Джо: Я пробовал – ничего не выходит. Люди обязательно подерутся за право называться мистер Блэк[171].
В XIX веке в быстро меняющемся обществе власть была тесно связана с обретением желанного социального статуса. Однако смысл в моде всегда относителен: будучи одним из базовых тонов мужской одежды, черный цвет все чаще ассоциировался с мужчинами как таковыми и служил символом мужской силы и власти в принципе.
В середине столетия «вечный черный костюм» был настолько вездесущ, что портные начали жаловаться. «Когда нас избавят… от этого костюма, который ничего не говорит и ничего не может сказать, который поддается лишь ничтожным изменениям… <и> не способен пробудить гений нашего искусства?» – спрашивал автор профессионального модного журнала Fashion-Théorie (1862). «Каждый раз с наступлением нового сезона мы надеемся, что этот мрачный деспот салонов будет низвержен, но он всегда побеждает и, кажется, выходит из этой борьбы сильнее, чем прежде». По крайней мере, некоторые профессионалы от мира моды полагали, что «пали жертвой» женских предубеждений: «Женщины допускают нас на свои приемы… только в черных костюмах, поскольку в этих нарядах мы выглядим настолько уродливыми, что составляем выгодный фон для их красоты»[172]. Один из авторов журнала La Génie de la mode (1862) также выказывал недовольство: «Бедность этого костюма рядом с блеском, богатством и простотой женского туалета все больше поражает и возмущает». Впрочем, он не переставал надеяться, что конец черного костюма близок: «Черный костюм – костюм похоронного агента, метрдотеля, повара в его лучшем воскресном платье – больше не будут надевать для серьезных церемоний или в трауре. Это будет, за некоторыми причудливыми исключениями, костюм скромного адвоката и ливрея мелких клерков»[173]. Надеждам не суждено было сбыться. Инвективы в адрес женщин также были несправедливы. Портные обвиняли в своих экономических неурядицах черный костюм. Их настоящим противником, однако, была индустрия готовой одежды.
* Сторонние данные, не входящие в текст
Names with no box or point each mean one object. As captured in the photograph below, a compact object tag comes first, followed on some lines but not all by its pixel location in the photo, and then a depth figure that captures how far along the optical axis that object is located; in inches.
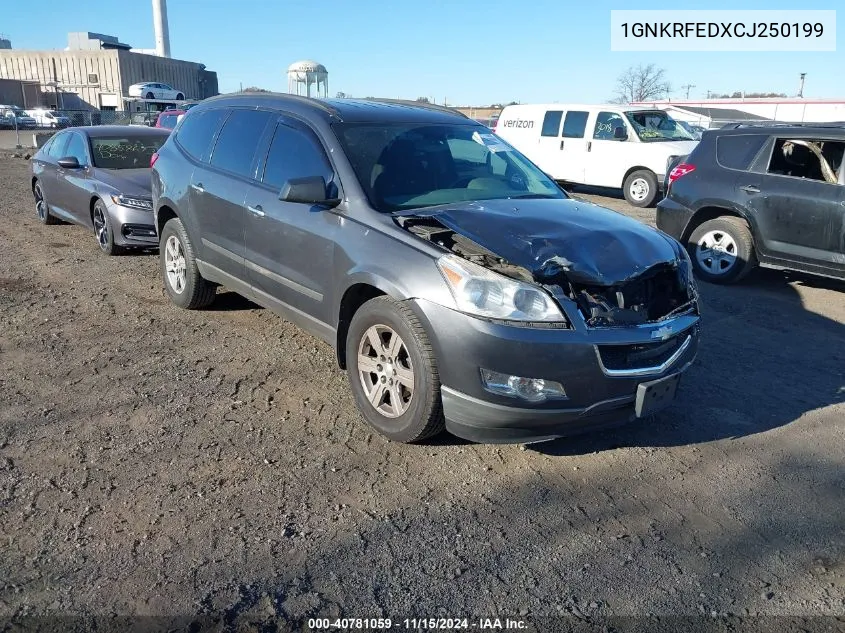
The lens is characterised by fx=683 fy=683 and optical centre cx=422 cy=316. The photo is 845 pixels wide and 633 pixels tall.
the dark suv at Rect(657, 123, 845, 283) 265.3
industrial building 2974.9
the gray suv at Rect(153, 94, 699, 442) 130.6
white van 526.9
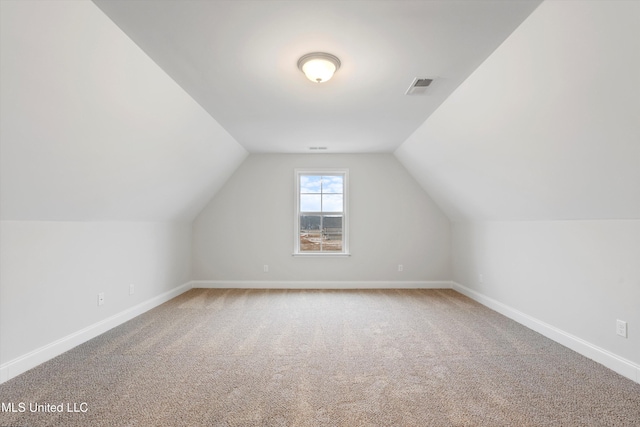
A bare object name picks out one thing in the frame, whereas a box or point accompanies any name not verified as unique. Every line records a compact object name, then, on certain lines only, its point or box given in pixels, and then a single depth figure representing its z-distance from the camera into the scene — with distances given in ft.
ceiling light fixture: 7.71
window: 18.52
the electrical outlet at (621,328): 7.92
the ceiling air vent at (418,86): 9.03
В 1867 году автор еще одного профессионального издания, Journal des Modes d’Hommes, высказал предположение, что революции «1830 и 1848 годов во многом способствовали реализации идеи равенства посредством частичной унификации костюма. [Однако] в стране, которая преодолевает кризисы и вступает в эпоху порядка, свободного и стабильного [прогресса]… модная культура обретает [чувство] соразмерности и хороший вкус… Корпоративный [и] функциональный костюм превращается в индивидуальный… Он больше не отсылает к единообразию [революции] или кастовой замкнутости. Больше нет персонажа, который одевается определенным образом, – есть мужчина»[174].
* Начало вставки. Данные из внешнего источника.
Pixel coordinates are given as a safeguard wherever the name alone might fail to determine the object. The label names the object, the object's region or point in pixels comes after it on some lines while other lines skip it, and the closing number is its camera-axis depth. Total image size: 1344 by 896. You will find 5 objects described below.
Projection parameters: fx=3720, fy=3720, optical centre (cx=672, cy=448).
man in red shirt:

Этот пассаж прекрасно описывает буржуазный индивидуализм современного костюма и актуален сегодня не меньше, чем в XIX веке. В периоды революций мода временно становилась более скромной и «эгалитарной», однако эта тенденция не имела ничего общего со сдержанностью современного мужского туалета, призванного тонко, почти незаметно маркировать социальные различия. «Мужчины не равны, а женщины – еще менее», – так начинается одно из бесчисленных руководств XIX века, призванных научить читателей быть элегантными, применяя «старые традиции французской учтивости… к современным практикам». По мнению автора, «отличительной чертой нашего века является… битва между… потребностью в равенстве, которое одолевает любую гордость… и потребностью в роскоши, которая ниспровергает все классы»[175]. Таким образом, savoir-vivre[176], знание манер, языка и моды превратилось в искусственно созданную границу, разделяющую посвященных и профанов. «Savoir-vivre – это мужская версия je ne sais quoi»[177]. Человек, не привыкший охотиться, будет выглядеть «глупо» в костюме для верховой езды. Предполагалось, что даже физические качества подчиняются «законам элегантности». Подобно тому как «благородный элегантный жеребец» отличается от «коренастого крестьянского мерина», так и элегантный мужчина выделяется своей статью. Хотя худоба ассоциировалась с бедностью, избыточный вес не был маркером высокого статуса: «Толстые мужчина или женщина могут быть великолепны, превосходны, внушительны и т. п… [Но] они не изящны». Полнота указывала на грубость и чувственность натуры, несовместимые с элегантностью. Дети и животные, в свою очередь, могли быть «изящны», но не элегантны, поскольку элегантность считалась не природным, а приобретенным качеством, искусством, требующим дисциплины[178].